Former secretary of State Hillary Clinton said she will support the president’s actions in Syria and hopes Congress will, too. (Sarah Parnass/The Washington Post)

Former secretary of state Hillary Rodham Clinton on Monday endorsed President Obama’s call for military strikes against Syria and said “it would be an important step” if Syrian President Bashar al-Assad surrendered his stockpile of chemical weapons.

“The Assad regime’s inhuman use of weapons of mass destruction against innocent men, women and children violates a universal norm at the heart of our global order, and therefore it demands a strong response from the international community, led by the United States,” she said.

Clinton, a potential 2016 Democratic presidential candidate, made her first public remarks on Syria during a previously scheduled appearance at the White House.
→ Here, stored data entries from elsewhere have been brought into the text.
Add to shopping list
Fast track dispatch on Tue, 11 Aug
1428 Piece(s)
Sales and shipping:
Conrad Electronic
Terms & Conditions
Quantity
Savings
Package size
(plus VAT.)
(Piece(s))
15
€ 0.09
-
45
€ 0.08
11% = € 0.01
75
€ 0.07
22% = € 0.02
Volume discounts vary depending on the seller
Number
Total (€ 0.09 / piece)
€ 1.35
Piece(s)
She said she had just come from a meeting with Obama, during which they discussed a proposal advanced by Russia to avert U.S. military strikes by having Assad turn over control of the country’s chemical weapons to international monitors.

She said that such a move would be important but that “this cannot be another excuse for delay or obstruction, and Russia has to support the international community’s efforts sincerely or be held to account.”

She also suggested that the Russian proposal came about only because of a “credible military threat by the United States.”

Until Monday, Clinton had not commented publicly on an alleged Aug. 21 chemical weapons attack that U.S. officials say Assad carried out. A Clinton aide issued a statement last week saying that the former secretary backs Obama’s effort to win support in Congress for a strike.

Clinton’s husband, former president Bill Clinton, has made no public statements about Obama’s push for a military attack.

Hillary Clinton’s endorsement comes amid one of the most intensive White House lobbying campaigns of Obama’s presidency. On Tuesday, Obama will meet with senators on Capitol Hill before addressing the nation in the evening from the White House.

Clinton spoke with Obama about Syria on Sunday and has had several conversations in recent days with White House Chief of Staff Denis McDonough, a Clinton aide said.

Clinton is expected to make similar remarks about Syria on Tuesday evening in Philadelphia, where she will accept the National Constitution Center’s 2013 Liberty Medal. Former Florida governor Jeb Bush (R), another potential 2016 presidential candidate, will present the award in his capacity as the center’s chairman.

Clinton had initially signaled that she would deliver a robust policy address in Philadelphia about national security surveillance policies.

But an aide said Monday that she shelved that plan as developments in Syria intensified in recent weeks. Instead, Clinton plans to give relatively short remarks, mindful that Obama will address the nation about an hour after her speech, the aide said.

“She will celebrate the National Constitution Center’s focus on bipartisanship and ‘active citizenship,’ and honor Americans who serve their communities and our country,” said Nick Merrill, a Clinton spokesman.

As secretary of state, Clinton generally advocated a more hawkish position on Syria than other administration officials, pushing for the U.S. government to support rebels fighting Assad’s regime.

But her move to embrace military action comes with political risks, with Democrats deeply divided over whether the United States should enter another Middle East conflict. Many liberal lawmakers, even as they voice outrage over the Assad regime’s alleged use of chemical weapons, have come out in opposition to military action.

During the 2008 Democratic presidential primaries, Clinton was haunted by her 2002 vote to give President George W. Bush the authority to invade Iraq. Obama, who opposed the Iraq war, used the issue to gain traction in the primaries.

Clinton made her remarks about Syria on Monday at a White House forum on combating wildlife trafficking, a cause she adopted at the State Department and now champions through the Bill, Hillary and Chelsea Clinton Foundation. Clinton’s daughter, Chelsea, the foundation’s vice chairman, also spoke Monday.

Hillary and Chelsea Clinton joined Bill Clinton on Monday evening at a pair of private events in Washington to raise money for their family foundation. They held a cocktail reception at the Italian Embassy, with tickets costing $1,000 a person, and later a dinner at their home across the street for $25,000 per couple.